When we first meet Olga Acevedo in June 2017, she’s a wedding planner to Manhattan’s elite, quietly plotting to pad a client’s order for luxury linen napkins so she can keep a couple hundred for herself. It’s not as if the client is going to notice or care about the discrepancy. And Olga is going to put those napkins to good use, at the wedding of a cousin with whom she has a love-hate relationship, where they will send a clear message about Olga’s status.
Olga’s brother, Prieto, moves in the same rarefied New York circles as a U.S. congressman, publicly proud to represent a Brooklyn district that includes the mostly Puerto Rican neighborhood where he and Olga grew up. But like his sister, he’s not quite on the up-and-up, though he’s got a different approach to skimming from the top and maintaining his status.
As for their parents? They’re two more big secrets. Papi used street drugs, contracted HIV, and died of AIDS. Mami left years ago, choosing radical political activism over raising progeny. Through her character, Gonzalez reflects on how Puerto Rico’s status as a second-class territory (Olga’s parents named her after Puerto Rican liberation activist Olga Garriga) resonates in the siblings’ lives.

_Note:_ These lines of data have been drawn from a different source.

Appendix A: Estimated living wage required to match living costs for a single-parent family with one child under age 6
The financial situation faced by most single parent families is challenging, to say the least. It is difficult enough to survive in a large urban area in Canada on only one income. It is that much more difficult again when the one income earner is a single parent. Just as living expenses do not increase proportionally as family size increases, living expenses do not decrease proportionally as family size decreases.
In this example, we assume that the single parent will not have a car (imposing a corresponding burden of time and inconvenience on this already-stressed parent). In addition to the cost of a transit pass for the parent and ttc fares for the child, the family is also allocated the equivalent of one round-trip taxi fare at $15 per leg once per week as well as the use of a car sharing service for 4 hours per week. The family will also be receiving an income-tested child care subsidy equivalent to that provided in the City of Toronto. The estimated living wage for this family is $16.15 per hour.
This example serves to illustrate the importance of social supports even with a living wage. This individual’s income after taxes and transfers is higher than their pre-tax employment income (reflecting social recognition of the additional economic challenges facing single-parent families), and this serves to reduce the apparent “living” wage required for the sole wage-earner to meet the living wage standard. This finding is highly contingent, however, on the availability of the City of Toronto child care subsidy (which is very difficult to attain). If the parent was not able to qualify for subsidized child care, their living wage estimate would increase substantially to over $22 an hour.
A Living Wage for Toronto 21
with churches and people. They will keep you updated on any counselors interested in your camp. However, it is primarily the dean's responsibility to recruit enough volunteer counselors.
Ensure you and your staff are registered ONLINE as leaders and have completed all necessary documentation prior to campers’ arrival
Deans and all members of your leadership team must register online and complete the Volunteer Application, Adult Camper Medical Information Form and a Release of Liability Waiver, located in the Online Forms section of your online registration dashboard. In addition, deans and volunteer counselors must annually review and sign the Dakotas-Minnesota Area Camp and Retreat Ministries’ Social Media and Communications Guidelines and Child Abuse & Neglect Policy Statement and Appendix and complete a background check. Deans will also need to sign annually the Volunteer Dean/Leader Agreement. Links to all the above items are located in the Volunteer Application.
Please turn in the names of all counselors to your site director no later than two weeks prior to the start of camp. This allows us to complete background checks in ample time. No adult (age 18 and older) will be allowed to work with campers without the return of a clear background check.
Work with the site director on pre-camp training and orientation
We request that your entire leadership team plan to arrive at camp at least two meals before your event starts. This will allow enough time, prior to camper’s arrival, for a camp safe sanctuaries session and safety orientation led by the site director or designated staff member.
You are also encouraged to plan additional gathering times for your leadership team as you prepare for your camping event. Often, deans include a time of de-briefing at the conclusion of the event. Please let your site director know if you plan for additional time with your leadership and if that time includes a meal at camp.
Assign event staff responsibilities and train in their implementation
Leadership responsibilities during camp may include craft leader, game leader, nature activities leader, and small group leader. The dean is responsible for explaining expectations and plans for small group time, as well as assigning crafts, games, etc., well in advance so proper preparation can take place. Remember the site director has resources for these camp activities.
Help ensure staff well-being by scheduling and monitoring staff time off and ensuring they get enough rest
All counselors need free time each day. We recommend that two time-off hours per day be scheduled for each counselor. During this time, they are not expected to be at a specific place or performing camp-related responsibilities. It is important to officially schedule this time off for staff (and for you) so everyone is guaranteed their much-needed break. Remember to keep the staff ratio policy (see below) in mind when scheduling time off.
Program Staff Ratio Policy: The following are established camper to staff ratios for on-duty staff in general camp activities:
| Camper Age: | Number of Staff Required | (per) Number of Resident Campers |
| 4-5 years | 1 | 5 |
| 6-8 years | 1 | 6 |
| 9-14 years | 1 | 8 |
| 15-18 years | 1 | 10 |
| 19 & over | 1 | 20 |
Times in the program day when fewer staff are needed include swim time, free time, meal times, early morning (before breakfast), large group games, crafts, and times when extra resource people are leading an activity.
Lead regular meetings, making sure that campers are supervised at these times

Gonzalez sets this swirl of family, secrets, identity, and politics during the months surrounding Hurricane Maria, the most devastating storm to hit Puerto Rico in more than eight decades. It was refreshing to read a novel that so deftly balanced intimate family relationships with big political ideology, and I was delighted to learn that Gonzalez is now working on a pilot for Hulu, with the wonderful Aubrey Plaza (who is part Puerto Rican) in the lead role. Best wishes to them.
I’ve seen this book listed on “Best of 2022” book lists. I appreciate your recommendations so I’m going to put it in my queue.